3. Sinkronkan Inventori Anda dengan Sempurna
Pemesanan ganda memaksa Anda membatalkan Reservasi, yang tidak hanya merugikan profit tetapi juga merusak skor performa Hotel Anda di Expedia.
- Terapkan Manajer Saluran: Gunakan Manajer Saluran yang andal untuk memastikan inventori Anda diperbarui seketika di situs web Anda, Expedia, dan semua OTA lainnya. Pendekatan satu sumber kebenaran ini tidak bisa ditawar dalam manajemen properti profesional.
4. Tawarkan Nilai Tambah untuk Pemesanan Langsung
Meskipun Anda tidak dapat menghindari Expedia, Anda dapat memberi insentif kepada tamu agar tetap mempertahankan pemesanan mereka dengan menawarkan nilai tambah kecil yang eksklusif dan hanya diungkapkan setelah pemesanan dibuat. Ini bukan diskon, melainkan peningkatan nilai:
- Contoh Nilai Tambah: Minuman selamat datang gratis, early check-in gratis (tergantung Ketersediaan), atau voucher diskon untuk atraksi mitra lokal. Ini meningkatkan nilai yang dirasakan dari pemesanan dan mendorong tamu untuk tetap datang.
Kesimpulan
Kebijakan pembatalan Expedia bukanlah buku aturan yang statis; ini adalah alat dinamis yang harus Anda, sebagai pelaku hotel, gunakan secara strategis.
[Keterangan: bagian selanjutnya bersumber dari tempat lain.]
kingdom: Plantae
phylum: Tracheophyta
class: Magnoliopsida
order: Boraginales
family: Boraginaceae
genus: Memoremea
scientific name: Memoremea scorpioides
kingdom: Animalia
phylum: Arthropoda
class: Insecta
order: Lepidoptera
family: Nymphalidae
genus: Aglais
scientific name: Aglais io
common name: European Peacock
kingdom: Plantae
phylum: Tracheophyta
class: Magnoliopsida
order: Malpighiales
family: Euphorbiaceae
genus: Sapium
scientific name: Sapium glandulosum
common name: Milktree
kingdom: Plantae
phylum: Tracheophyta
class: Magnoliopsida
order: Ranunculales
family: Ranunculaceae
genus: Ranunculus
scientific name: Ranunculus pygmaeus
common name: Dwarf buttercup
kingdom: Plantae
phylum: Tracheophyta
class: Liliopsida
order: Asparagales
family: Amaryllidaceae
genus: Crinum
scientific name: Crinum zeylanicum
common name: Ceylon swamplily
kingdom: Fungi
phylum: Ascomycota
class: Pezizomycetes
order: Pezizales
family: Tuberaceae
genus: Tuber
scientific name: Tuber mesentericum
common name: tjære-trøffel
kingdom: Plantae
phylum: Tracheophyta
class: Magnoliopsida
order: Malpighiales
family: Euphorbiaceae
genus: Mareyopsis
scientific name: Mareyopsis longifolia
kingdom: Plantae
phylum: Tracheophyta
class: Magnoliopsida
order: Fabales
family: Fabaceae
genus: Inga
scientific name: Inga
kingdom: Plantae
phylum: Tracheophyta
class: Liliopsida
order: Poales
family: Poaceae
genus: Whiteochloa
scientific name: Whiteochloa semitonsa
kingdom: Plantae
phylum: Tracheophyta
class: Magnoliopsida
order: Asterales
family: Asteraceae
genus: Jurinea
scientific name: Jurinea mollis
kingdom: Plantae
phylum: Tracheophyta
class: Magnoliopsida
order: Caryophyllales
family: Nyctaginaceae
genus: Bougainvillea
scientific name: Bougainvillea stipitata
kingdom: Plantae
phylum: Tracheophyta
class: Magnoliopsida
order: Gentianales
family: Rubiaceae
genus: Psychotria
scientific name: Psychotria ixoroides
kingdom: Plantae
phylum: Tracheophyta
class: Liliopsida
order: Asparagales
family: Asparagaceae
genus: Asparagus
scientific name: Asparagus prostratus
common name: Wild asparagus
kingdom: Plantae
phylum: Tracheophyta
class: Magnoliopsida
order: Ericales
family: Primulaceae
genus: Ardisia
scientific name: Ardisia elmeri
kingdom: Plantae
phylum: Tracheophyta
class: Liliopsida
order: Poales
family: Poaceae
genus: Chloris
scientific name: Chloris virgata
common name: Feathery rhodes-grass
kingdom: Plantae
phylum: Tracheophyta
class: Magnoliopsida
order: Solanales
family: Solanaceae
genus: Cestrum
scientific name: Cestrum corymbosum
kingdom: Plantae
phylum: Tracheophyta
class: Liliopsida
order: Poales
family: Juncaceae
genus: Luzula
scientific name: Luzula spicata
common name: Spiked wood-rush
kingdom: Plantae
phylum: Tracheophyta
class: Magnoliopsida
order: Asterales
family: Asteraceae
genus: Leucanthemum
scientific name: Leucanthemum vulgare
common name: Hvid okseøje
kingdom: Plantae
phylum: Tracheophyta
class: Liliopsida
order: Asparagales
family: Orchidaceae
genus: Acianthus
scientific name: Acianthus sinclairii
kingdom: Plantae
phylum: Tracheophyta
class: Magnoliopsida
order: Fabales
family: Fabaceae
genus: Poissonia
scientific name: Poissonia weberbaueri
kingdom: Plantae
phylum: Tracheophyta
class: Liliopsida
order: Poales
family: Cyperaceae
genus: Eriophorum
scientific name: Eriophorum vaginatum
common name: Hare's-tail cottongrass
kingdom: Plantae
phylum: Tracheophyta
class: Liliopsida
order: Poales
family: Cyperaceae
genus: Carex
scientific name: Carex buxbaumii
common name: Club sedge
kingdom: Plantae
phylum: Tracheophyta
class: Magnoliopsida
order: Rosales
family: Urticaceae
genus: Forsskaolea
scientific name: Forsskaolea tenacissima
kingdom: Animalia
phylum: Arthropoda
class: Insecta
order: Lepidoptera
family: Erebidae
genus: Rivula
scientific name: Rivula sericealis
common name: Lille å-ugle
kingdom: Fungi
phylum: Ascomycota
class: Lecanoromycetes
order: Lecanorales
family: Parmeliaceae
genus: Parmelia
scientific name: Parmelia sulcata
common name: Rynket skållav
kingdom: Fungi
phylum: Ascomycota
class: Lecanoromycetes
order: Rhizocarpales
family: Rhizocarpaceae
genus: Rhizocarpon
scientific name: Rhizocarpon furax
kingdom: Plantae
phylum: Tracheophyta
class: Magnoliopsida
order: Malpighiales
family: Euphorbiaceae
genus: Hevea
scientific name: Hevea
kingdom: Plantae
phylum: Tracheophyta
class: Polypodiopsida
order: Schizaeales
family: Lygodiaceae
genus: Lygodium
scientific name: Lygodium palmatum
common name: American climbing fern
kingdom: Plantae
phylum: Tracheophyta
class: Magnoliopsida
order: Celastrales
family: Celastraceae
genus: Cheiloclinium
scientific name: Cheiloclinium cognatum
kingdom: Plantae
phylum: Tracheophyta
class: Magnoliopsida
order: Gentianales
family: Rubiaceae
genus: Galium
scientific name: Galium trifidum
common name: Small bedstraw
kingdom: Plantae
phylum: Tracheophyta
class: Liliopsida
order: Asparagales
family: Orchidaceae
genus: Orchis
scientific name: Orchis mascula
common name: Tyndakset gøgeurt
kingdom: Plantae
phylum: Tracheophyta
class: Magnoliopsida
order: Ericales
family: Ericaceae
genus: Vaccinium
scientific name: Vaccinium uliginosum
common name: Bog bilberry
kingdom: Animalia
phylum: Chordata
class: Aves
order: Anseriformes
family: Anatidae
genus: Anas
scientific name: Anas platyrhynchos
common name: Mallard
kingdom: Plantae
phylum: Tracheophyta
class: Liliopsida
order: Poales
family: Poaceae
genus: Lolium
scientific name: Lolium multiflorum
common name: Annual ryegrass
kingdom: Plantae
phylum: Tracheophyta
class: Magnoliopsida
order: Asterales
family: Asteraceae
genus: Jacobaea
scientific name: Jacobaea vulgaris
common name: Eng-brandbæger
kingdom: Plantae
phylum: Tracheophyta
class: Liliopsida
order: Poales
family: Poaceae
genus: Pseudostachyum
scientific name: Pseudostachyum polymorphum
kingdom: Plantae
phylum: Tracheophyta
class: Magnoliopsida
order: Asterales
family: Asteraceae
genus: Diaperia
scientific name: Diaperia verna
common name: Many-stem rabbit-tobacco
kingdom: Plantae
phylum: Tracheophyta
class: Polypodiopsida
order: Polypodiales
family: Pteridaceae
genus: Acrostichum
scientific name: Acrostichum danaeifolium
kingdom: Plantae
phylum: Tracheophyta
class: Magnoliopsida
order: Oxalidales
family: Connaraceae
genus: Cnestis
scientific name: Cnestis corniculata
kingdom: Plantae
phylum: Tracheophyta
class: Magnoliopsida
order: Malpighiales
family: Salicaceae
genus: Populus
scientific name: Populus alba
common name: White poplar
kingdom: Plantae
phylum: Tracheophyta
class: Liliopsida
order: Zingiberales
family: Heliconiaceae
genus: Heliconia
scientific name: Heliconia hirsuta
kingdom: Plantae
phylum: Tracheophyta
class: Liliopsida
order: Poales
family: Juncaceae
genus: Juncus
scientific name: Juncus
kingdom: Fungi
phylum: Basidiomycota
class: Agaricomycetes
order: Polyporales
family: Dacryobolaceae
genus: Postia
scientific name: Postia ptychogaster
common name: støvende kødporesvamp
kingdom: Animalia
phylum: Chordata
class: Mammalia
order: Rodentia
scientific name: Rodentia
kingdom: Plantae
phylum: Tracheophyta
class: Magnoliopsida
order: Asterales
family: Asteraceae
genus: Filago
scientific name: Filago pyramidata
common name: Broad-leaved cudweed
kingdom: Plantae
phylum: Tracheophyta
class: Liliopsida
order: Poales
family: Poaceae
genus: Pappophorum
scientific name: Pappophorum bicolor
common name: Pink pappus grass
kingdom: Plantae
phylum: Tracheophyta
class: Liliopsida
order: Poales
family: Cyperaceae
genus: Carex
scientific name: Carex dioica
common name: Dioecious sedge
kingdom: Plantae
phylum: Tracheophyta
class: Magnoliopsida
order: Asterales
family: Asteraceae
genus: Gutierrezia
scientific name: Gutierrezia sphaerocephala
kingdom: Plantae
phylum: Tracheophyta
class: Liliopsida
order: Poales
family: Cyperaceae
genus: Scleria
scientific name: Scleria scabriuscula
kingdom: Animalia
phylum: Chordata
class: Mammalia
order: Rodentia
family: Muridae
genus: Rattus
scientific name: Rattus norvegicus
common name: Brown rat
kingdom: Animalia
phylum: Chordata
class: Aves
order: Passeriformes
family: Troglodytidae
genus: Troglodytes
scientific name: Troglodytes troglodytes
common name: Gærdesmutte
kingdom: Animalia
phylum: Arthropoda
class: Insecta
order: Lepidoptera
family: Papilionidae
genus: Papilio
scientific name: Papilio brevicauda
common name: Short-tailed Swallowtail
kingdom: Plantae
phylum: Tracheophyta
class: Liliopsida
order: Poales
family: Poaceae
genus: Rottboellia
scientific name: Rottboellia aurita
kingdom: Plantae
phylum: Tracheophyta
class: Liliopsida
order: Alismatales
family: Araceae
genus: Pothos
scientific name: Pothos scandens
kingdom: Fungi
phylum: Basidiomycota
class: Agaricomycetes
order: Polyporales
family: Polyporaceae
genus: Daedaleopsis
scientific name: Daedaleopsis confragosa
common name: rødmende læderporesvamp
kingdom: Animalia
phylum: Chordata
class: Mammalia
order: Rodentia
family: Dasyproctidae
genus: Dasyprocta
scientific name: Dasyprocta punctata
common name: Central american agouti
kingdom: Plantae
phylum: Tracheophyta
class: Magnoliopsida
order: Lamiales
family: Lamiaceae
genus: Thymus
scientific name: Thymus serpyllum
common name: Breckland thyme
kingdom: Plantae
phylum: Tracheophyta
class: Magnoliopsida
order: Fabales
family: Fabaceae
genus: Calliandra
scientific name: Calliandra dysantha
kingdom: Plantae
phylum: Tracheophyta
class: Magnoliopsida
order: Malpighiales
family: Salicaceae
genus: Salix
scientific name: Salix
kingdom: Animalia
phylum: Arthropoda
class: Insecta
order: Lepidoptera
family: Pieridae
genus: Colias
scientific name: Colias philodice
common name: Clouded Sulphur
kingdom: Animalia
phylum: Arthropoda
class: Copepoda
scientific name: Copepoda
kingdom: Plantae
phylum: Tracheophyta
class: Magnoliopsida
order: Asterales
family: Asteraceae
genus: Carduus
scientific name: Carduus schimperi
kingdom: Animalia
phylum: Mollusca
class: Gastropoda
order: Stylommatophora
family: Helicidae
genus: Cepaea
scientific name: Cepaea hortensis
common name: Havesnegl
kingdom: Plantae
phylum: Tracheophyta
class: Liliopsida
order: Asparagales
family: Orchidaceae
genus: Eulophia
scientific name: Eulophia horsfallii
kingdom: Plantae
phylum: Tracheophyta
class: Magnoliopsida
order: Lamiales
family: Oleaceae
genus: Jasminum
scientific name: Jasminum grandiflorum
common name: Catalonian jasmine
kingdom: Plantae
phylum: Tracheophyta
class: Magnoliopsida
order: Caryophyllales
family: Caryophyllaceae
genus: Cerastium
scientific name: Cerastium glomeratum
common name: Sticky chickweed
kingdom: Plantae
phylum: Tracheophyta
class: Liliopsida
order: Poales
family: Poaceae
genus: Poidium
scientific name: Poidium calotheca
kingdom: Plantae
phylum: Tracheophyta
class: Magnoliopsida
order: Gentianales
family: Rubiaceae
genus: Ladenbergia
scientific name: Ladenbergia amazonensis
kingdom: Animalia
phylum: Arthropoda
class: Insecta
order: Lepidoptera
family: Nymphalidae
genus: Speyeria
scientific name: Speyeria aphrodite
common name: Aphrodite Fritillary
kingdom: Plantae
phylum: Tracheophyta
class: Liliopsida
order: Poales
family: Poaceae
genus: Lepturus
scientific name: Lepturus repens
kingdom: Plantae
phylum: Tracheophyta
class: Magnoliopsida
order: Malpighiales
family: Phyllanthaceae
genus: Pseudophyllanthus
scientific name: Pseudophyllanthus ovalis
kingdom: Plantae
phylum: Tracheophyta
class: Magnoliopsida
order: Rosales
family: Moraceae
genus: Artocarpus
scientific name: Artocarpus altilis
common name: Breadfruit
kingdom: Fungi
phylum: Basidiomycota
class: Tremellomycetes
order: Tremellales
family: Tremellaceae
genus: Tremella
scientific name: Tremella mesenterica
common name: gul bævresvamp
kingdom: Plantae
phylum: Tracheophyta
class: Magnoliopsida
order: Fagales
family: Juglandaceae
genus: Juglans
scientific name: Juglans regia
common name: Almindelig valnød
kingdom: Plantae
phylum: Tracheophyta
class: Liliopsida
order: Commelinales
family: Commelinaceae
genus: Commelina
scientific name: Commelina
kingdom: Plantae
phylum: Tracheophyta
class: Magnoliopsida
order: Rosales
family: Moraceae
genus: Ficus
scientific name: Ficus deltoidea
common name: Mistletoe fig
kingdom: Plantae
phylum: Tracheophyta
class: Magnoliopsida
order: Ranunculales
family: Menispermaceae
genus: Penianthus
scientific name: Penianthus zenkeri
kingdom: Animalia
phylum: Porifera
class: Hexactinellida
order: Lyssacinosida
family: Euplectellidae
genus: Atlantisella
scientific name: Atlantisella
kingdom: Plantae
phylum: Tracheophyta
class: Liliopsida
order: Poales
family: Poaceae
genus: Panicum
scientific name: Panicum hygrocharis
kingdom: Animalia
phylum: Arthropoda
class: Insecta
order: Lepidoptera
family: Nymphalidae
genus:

Dengan melampaui pengaturan default, Anda dapat menyesuaikan kebijakan agar sesuai dengan kurva permintaan Anda—menggunakan tarif non-refundable untuk mengamankan pendapatan di musim puncak dan tarif fleksibel untuk mendorong volume pada periode yang lebih sepi. Gabungkan penguasaan teknis ini dengan fokus pada komunikasi yang jelas dan pengelolaan ekspektasi tamu, maka Anda akan melihat penurunan pembatalan serta peningkatan signifikan pada profitabilitas properti secara keseluruhan.